Vooronderzoek monument slavernijverleden
DichtLicht op het verleden is de eerste publieke uiting van een vooronderzoek naar hoe met beeldende kunst de gedeelde geschiedenis van ons slavernijverleden zichtbaar kan worden gemaakt in de openbare ruimte. Het onderzoek richt zich specifiek op een nog op te richten monument ter herdenking van het Trans-Atlantische en Aziatische slavernijverleden van Groningen, op een betekenisvolle plek in de openbare ruimte. Kunstpunt voert dit onderzoek uit in opdracht van de gemeente Groningen en in samenwerking met stichting Noaberschap en andere betrokken organisaties en personen.
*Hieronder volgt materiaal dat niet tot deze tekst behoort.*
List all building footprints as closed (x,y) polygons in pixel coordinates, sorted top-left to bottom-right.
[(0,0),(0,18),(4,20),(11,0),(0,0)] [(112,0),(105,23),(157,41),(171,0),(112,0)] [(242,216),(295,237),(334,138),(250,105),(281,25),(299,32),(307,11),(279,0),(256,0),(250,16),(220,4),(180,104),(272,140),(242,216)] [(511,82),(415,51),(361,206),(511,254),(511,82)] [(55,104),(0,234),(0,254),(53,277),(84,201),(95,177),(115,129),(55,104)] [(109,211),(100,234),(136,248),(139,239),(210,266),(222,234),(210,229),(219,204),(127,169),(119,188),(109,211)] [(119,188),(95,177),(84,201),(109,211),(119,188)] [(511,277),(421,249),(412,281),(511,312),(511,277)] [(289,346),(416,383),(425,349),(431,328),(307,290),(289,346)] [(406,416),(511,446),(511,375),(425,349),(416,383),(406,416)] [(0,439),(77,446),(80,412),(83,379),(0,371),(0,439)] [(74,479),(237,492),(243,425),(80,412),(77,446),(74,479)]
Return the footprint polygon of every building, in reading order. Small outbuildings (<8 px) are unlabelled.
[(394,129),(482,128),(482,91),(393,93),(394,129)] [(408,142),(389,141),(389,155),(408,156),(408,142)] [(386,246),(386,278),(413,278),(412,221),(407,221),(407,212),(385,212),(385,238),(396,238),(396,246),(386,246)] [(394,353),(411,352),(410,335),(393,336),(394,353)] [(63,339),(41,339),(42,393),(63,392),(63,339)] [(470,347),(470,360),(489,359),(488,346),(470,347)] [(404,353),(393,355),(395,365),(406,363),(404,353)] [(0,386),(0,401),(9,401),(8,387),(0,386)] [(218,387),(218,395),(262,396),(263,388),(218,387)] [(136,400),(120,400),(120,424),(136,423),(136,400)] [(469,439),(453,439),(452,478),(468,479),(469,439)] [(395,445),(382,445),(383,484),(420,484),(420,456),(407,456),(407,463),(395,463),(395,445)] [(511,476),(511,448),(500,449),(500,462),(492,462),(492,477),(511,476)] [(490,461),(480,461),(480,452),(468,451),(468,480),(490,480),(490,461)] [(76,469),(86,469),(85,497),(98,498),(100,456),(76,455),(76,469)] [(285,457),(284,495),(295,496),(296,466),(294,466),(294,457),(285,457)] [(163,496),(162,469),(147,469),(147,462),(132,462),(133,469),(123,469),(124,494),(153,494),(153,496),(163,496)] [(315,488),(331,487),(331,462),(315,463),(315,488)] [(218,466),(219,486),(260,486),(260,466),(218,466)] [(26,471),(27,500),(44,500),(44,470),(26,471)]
Kunstpunt en Lambert Kamps hebben het kunstproject DichtLicht op het verleden ontwikkeld om bij te dragen aan het collectieve bewustzijn met betrekking tot dit onderwerp.
Met deze nieuwe expositie neemt Kunstpunt het stokje over van de stichting Tschumipaviljoen en curator Marinus de Vries, die het paviljoen beheerden sinds 1995.
DichtLicht op het verleden sluit aan bij de culturele manifestatie Bitterzoet Erfgoed. Musea, erfgoedinstellingen, culturele en educatieve organisaties uit stad en provincie Groningen besteden van 18 februari tot 12 september 2022 aandacht aan het slavernijverleden in Groningen en de doorwerking hiervan op het heden.